Anybody ever try this?  I had seen mention of this elsewhere but hadn't been able to find it locally until today.  Expensive stuff though, $13 for 6 oz.  Don't know if we'll try it today or not but it looks and sounds interesting.  Wanted some guanciale too, but they didn't carry that.


----------



## Sagittarius (Jun 11, 2017)

Yes, it is a Calabrian porc salumi spread used on canapés ..  It is from the belly and shoulder of the pig.  

It is somewhat similar to the Mallorcan  Sobrassada ..   

If the Nduja is from Calabria, Italia, it is pricey due to the importing costs .. 


Perhaps, you should Price the Mallorcan Sobrassada and see if it is cheaper.  It is very similar .. 

Have a nice day.


----------



## medtran49 (Jun 11, 2017)

The question was if anybody had tried it.    and it's used for a lot more than canapes.  Also, it can be made from pork belly and back fat, depends on the recipe used.


----------



## Sagittarius (Jun 12, 2017)

Medtran 49, 

I had it in Italy and that is why I said it was similar in profile and taste to Sobrassada from Mallorca.

I had it served as a Canapé at a bar in Calabria.  

I have never used it at home.   

Have a nice day.


----------



## di reston (Jun 12, 2017)

Hi everyone!

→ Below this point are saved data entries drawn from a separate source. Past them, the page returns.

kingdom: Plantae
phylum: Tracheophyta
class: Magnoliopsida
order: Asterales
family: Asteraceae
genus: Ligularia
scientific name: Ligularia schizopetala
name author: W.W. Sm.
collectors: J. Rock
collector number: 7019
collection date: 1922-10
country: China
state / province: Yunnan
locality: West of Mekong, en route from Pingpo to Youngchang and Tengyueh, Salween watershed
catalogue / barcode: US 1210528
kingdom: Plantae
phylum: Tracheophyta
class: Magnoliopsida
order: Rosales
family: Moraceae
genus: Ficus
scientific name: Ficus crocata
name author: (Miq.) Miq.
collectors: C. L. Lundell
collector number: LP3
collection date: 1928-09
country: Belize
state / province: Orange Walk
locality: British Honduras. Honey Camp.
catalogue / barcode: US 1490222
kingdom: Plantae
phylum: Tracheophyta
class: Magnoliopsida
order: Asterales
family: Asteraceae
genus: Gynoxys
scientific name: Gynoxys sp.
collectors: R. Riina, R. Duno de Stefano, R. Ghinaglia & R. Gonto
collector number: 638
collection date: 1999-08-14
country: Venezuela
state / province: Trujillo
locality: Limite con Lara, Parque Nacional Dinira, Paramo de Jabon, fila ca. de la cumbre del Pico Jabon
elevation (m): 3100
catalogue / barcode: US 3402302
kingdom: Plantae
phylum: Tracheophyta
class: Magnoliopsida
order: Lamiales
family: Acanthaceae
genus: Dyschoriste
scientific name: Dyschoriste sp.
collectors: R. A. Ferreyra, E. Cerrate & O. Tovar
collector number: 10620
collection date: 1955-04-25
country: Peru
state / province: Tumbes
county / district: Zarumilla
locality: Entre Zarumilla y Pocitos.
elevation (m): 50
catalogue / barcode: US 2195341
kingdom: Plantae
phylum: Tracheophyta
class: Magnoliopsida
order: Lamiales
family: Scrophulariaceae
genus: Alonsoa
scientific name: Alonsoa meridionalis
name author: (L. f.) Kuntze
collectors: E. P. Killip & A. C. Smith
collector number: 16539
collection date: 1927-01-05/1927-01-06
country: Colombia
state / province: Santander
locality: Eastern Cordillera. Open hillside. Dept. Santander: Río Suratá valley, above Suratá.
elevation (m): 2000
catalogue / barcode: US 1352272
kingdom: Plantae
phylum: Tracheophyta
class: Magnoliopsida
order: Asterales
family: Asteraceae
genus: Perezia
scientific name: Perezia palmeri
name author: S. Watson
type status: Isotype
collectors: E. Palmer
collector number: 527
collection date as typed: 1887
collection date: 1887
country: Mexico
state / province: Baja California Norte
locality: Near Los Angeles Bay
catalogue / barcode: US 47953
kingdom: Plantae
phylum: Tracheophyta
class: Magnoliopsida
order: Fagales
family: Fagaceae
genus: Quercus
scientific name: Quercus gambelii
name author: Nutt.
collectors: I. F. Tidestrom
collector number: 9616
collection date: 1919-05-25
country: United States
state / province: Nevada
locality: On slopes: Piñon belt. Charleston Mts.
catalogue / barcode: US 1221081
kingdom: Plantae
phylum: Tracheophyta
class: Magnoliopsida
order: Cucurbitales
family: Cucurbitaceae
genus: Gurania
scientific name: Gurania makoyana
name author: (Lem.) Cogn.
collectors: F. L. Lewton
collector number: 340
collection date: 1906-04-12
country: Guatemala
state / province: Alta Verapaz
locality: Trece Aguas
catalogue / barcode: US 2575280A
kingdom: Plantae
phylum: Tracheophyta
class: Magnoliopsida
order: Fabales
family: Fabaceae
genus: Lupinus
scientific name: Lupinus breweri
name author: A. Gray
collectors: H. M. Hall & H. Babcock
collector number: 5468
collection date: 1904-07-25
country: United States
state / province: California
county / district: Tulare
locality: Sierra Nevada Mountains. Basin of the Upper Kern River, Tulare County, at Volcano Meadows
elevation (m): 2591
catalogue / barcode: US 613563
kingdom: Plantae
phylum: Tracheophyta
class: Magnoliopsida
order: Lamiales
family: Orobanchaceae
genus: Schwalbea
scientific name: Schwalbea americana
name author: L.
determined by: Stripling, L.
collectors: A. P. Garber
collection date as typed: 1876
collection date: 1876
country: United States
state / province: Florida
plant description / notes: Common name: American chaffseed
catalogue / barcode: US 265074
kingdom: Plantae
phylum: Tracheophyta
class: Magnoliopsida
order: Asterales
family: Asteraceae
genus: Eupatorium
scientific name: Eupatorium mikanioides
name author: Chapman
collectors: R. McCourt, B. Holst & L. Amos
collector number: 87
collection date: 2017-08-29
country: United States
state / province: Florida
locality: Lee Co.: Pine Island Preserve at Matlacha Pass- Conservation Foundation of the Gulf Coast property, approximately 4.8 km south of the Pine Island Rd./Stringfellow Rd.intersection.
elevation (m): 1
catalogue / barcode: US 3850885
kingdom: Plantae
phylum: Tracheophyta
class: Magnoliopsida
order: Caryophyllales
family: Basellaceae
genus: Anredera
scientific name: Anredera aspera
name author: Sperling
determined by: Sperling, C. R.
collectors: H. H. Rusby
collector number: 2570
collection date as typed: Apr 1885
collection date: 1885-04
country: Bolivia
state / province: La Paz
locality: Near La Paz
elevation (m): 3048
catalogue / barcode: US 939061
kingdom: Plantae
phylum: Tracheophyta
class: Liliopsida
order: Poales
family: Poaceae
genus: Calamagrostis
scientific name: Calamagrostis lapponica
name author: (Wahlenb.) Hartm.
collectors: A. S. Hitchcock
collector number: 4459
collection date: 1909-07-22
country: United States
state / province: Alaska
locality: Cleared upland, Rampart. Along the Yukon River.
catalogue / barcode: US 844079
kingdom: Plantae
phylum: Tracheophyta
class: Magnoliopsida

Nduja is not just used on canapès, it's also widely used, once mainly in Calabria (the 'toe' of Italy) as flavouring for pasta dishes, and many other dishes including fish dishes, all over Italy and now in Europe. Very popular in the UK. It's one of those products that gives that 'je ne sais quoi' factor, and makes you want more!

di reston


Enough is never as good as a feast     Oscar Wilde


----------



## medtran49 (Jul 12, 2017)

Well, it got buried in the fridge, but I finally remembered it when we made the grocery list for this week.  Calabrian carbonara.  It had a heavy paprika, red pepper flavor. Not sure I'd personally want to eat it spread on bread by itself, but with the eggs, cheese and pasta, it made for a very, very nice carbonara.


----------